I was the one who shouted “Who?”

Lizzie looked a little scared, and Magic, the bunny, who had been sitting quietly munching on a carrot—I didn’t mention that before, did I?—squeaked and jumped off the table.

I put up my hands for silence, let Lizzie finish her last bite, and said, calmly, “Who do you think killed Tom Turner?”

“That weirdo Gordy Shute,” she mumbled.

“Gordy?” I was puzzled. “Why would Gordy kill Tom Turner?”

Lizzie looked calmly across the table to McGill. “Why don’t you tell her?”

The real estate agent looked puzzled. “I don’t know what you’re talking about, Lizzie.”

She rolled her eyes. “Oh, come on! I’ve only been here a year, and I know about this old crap. Everyone knows that Tom was always a big old bully, and that he used to pick on Gordy back in high school.”

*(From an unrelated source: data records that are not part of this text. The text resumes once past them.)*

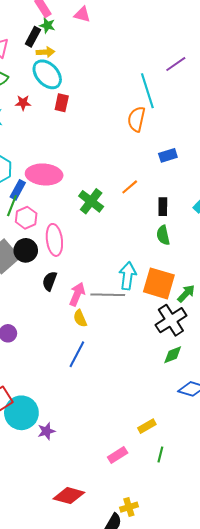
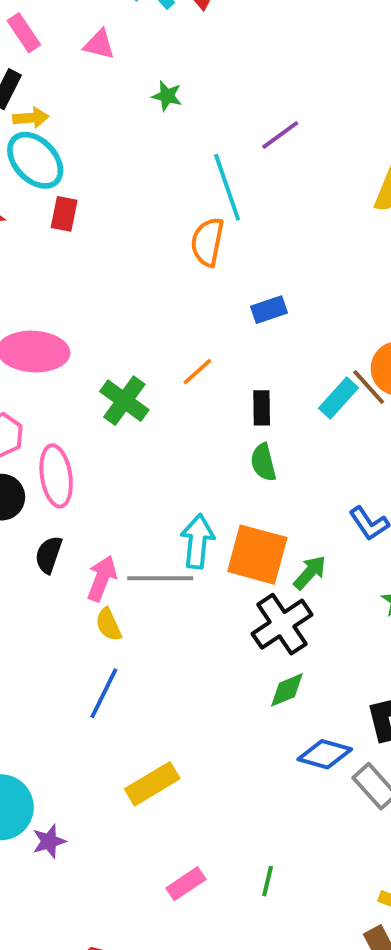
green star: (47, 25) -> (167, 96), moved
yellow rectangle: (147, 426) -> (152, 784), moved, size x1.5

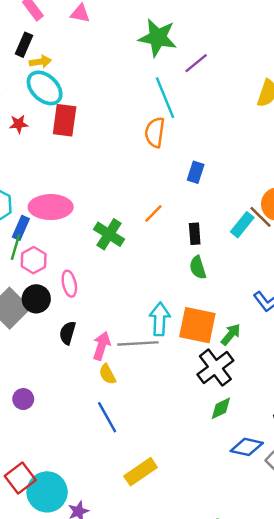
green star: (167, 96) -> (158, 38), moved, size x2.0
red rectangle: (64, 214) -> (65, 120), size x1.5
blue rectangle: (269, 310) -> (196, 172), turned -50
pink ellipse: (56, 476) -> (69, 284), size x0.7
blue line: (104, 693) -> (107, 417), turned -52

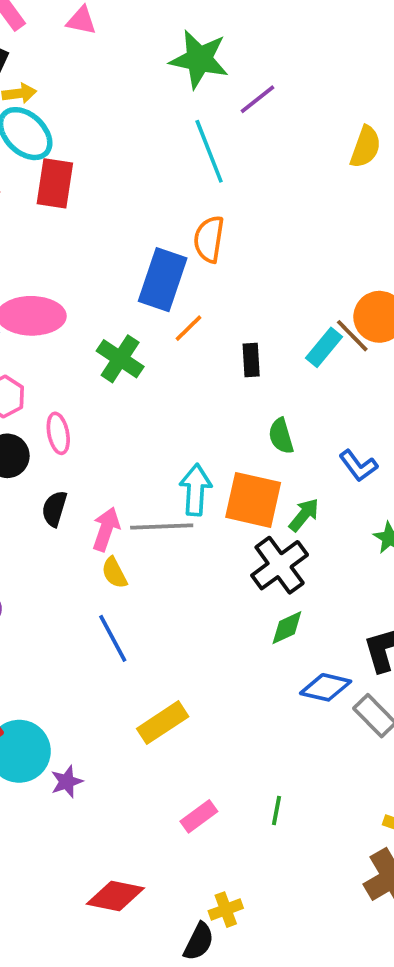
orange semicircle: (155, 132) -> (209, 239), moved
blue rectangle: (196, 172) -> (163, 280), moved, size x1.8
green semicircle: (198, 268) -> (281, 436), moved

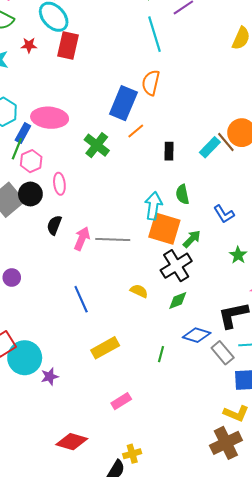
cyan arrow: (196, 490) -> (153, 206), moved
yellow semicircle: (114, 573) -> (139, 291), moved, turned 138
green line: (277, 810) -> (161, 354), moved

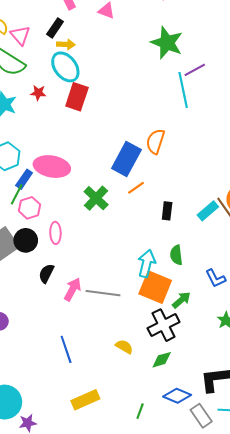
cyan line: (154, 34) -> (183, 90), moved

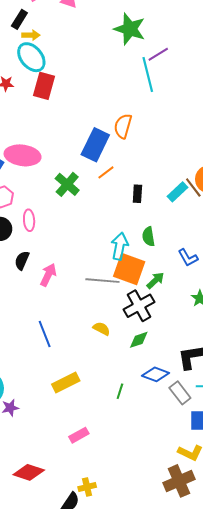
gray line: (103, 293) -> (102, 281), moved

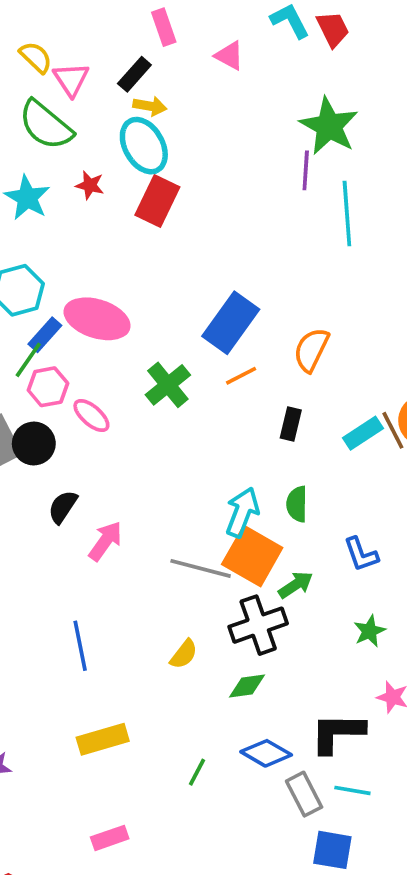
purple line: (158, 54) -> (306, 170), moved, turned -65
orange semicircle: (123, 126) -> (311, 350), moved
pink ellipse: (29, 220) -> (91, 416), moved, turned -55
yellow semicircle: (102, 329) -> (184, 654), turned 90

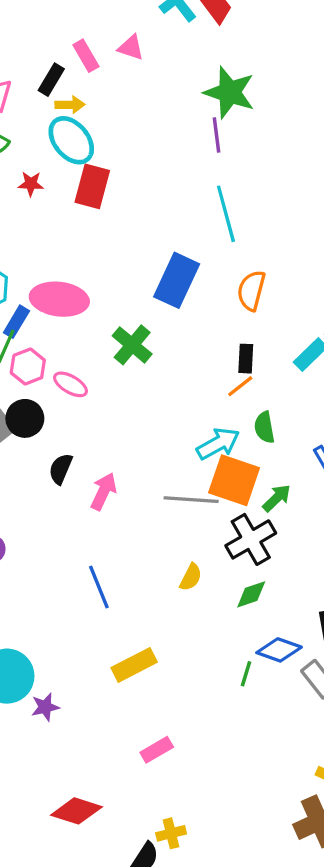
pink rectangle: (164, 27) -> (86, 56), moved
cyan line: (347, 214) -> (226, 214), moved
orange line: (241, 376) -> (240, 386), moved
cyan arrow: (242, 512) -> (218, 444), turned 51
green line: (197, 772) -> (246, 674), moved

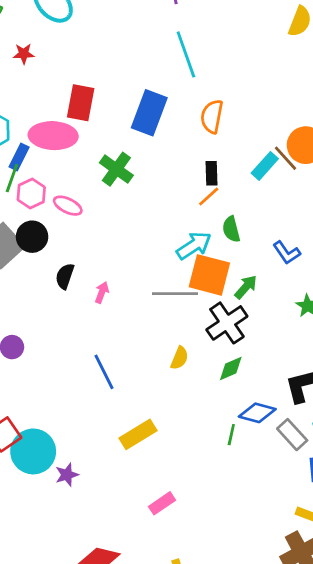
red star: (31, 184) -> (24, 54), moved
red rectangle: (92, 186) -> (81, 103), moved
pink arrow: (104, 491) -> (102, 292), size x0.7

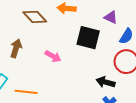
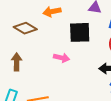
pink arrow: (53, 56) -> (62, 58), moved

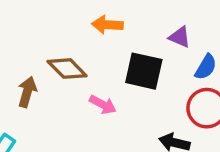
brown diamond: (25, 28) -> (67, 69), moved

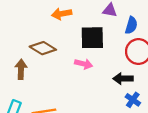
pink arrow: (103, 105) -> (84, 64), moved

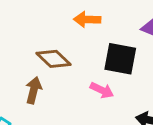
brown arrow: (21, 69) -> (34, 90), moved

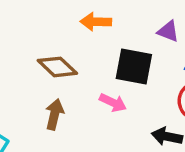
brown arrow: (34, 90) -> (55, 114), moved

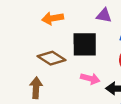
brown diamond: (57, 67) -> (52, 58), moved
pink arrow: (113, 103) -> (90, 79), moved

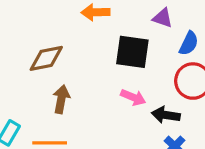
brown diamond: (52, 58) -> (46, 58), moved, turned -52

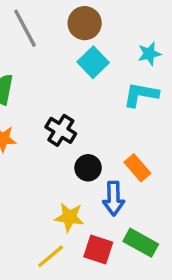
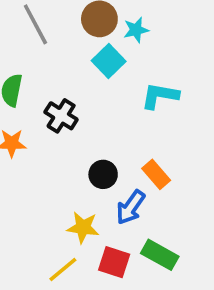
cyan star: (149, 54) -> (136, 30), moved
black cross: (61, 130) -> (61, 116), moved
blue arrow: (114, 198) -> (131, 207), turned 36

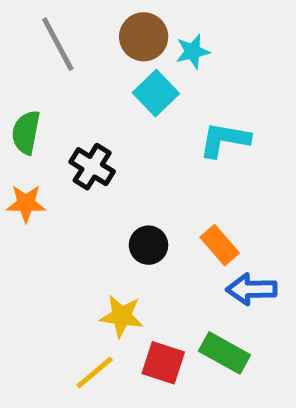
blue arrow: (131, 207) -> (251, 289), moved, turned 54

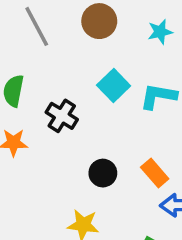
cyan star: (193, 51) -> (160, 32), moved
cyan square: (156, 93) -> (114, 85), moved

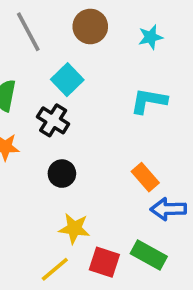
cyan square: (114, 85) -> (67, 80), moved
black circle: (103, 173) -> (62, 174), moved

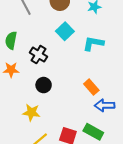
cyan square: (67, 80) -> (65, 31), moved
yellow star: (74, 228) -> (31, 112), moved

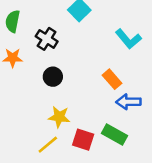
cyan L-shape: (93, 43) -> (128, 39), moved, turned -140
yellow star: (31, 112) -> (59, 117), moved

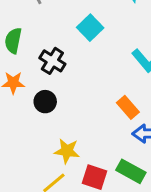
black circle: (53, 77) -> (45, 102), moved

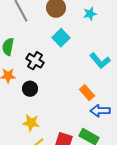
yellow star: (67, 151) -> (31, 123), moved

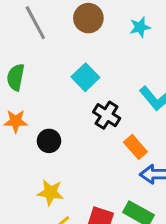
cyan square: (61, 38) -> (85, 77), moved
black cross: (35, 61) -> (107, 115), moved

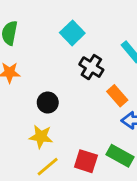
black circle: (49, 141) -> (48, 103), moved

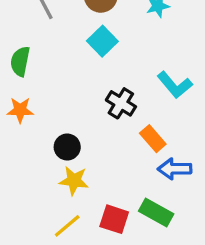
cyan square: (72, 33) -> (102, 41), moved
yellow star: (41, 137) -> (74, 181), moved

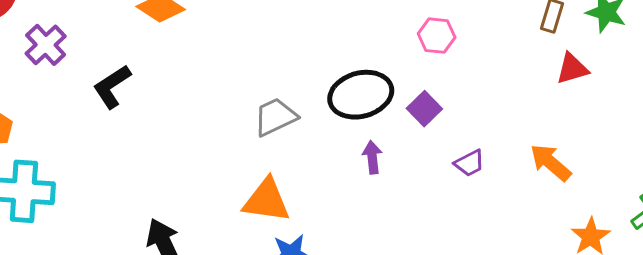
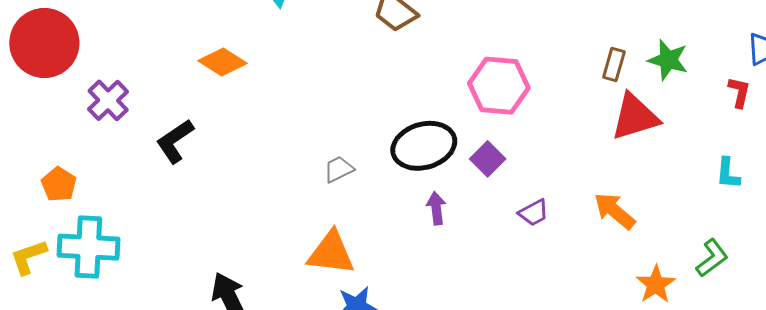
pink hexagon: (437, 36) -> (499, 86), size x1.6
red triangle: (572, 69) -> (635, 117), size x1.5
gray trapezoid: (275, 117) -> (339, 169), size x0.7

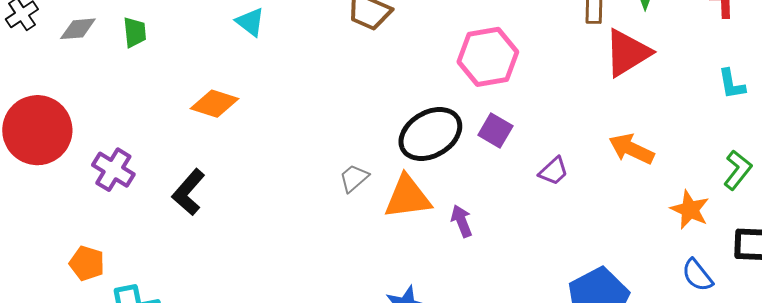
purple arrow: (436, 208) -> (462, 221), moved
orange triangle: (331, 253) -> (407, 197), moved

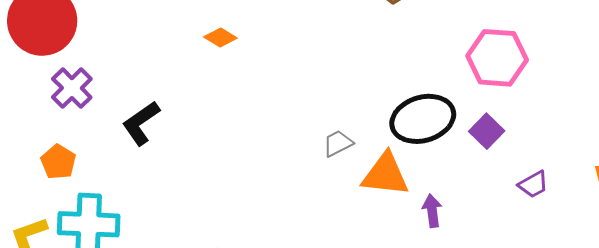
orange diamond: (214, 104) -> (220, 38), size x0.7
purple cross: (113, 170) -> (72, 88), moved
black L-shape: (188, 192) -> (141, 123), moved

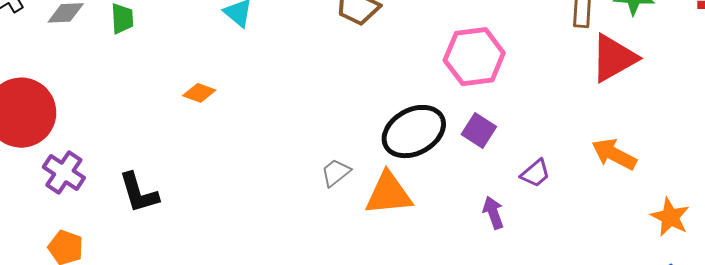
black L-shape: (141, 123) -> (139, 193), turned -60
purple arrow: (432, 211) -> (493, 213), moved

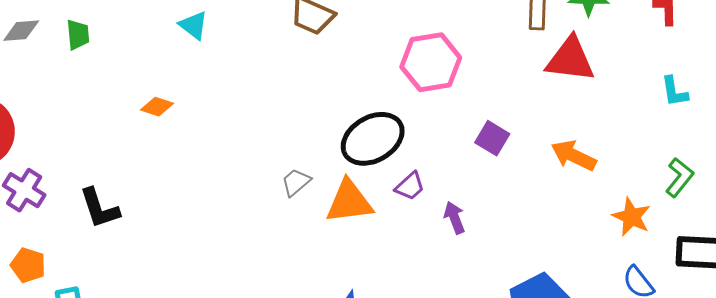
red triangle: (614, 58) -> (570, 59), turned 38
purple square: (479, 131) -> (492, 138), moved
purple trapezoid: (535, 173) -> (410, 186), moved

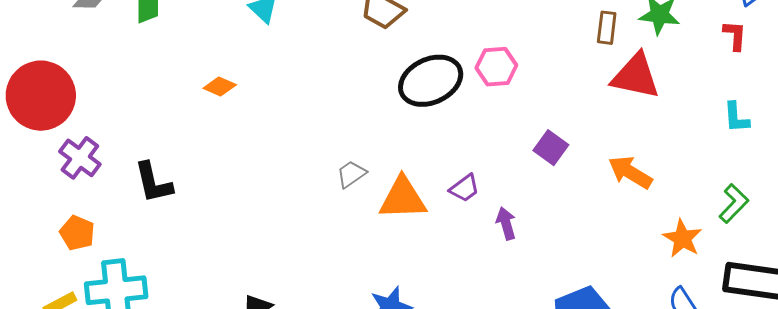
pink hexagon: (431, 62) -> (496, 67), size x0.7
black ellipse: (373, 139) -> (431, 81), moved

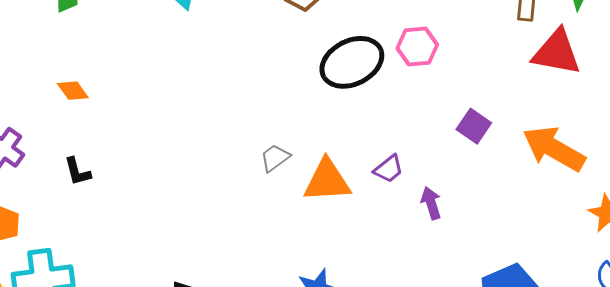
orange diamond: (220, 86) -> (73, 91), moved, turned 32
orange arrow: (630, 172) -> (554, 149), size x1.4
black L-shape: (153, 183) -> (77, 171), size x0.7

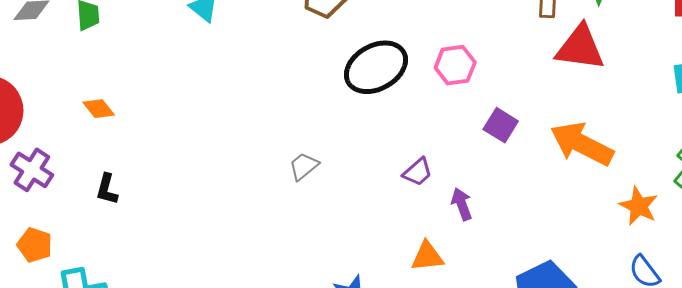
pink hexagon: (417, 47) -> (455, 65), moved
black L-shape: (77, 171) -> (107, 189), turned 32
orange triangle: (327, 181) -> (427, 256), moved, size x0.7

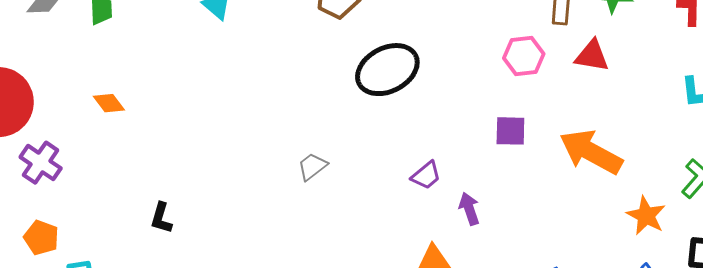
red triangle: (580, 48) -> (592, 56), size x0.7
pink hexagon: (455, 65) -> (524, 56), moved
purple square: (501, 125) -> (510, 131), turned -32
black L-shape: (107, 189) -> (161, 218), moved

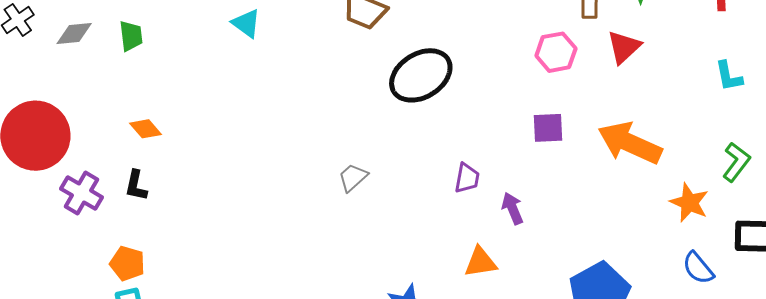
red triangle: (592, 56) -> (624, 47), turned -48
purple trapezoid: (426, 175) -> (467, 178), turned -36
black L-shape: (161, 218) -> (136, 186), moved
orange pentagon: (41, 238) -> (127, 263), moved

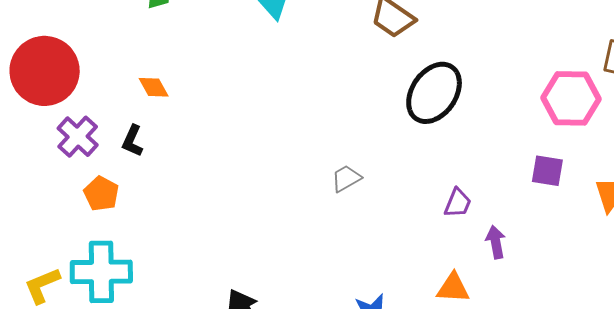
pink hexagon: (556, 52) -> (571, 98), size x1.4
black ellipse: (421, 75) -> (434, 93), turned -36
orange pentagon: (127, 263) -> (101, 194), moved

“Where did you hear that?” I asked. “That was forever ago, if they were teenagers.”

“It’s a small town,” Lizzie said. “People still talk about the earthquake of 1957 as if it happened last week.”

I blew air out through pursed lips. The amount I didn’t know about living in a small town . . . well, it was a tonnage. I eyed her with some respect; the kid was smart. Could a grudge live that long in the incubating atmosphere of Autumn Vale? Did proximity fester rage?

Shilo was staring at McGill. “Did you go to school with them, Tom and Gordy and Zeke?”

He was kind of pinkish as he said, “I went to school in another town, a . . . a religious school.”

He seemed embarrassed. Maybe in Autumn Vale that made him an oddball? In New York, every second kid went to Hebrew school, a Roman Catholic academy, or a new age arts school. “Just because Tom bullied Gordy,” I said, “it doesn’t mean that Gordy would want to kill the guy, Lizzie.” To her, high school was the current state of her suffering, but about fifteen years later? Folks might remember that Tom was a bully, but the feelings from past events could not be running as hot. It was possible though, that there was a more current tension between them.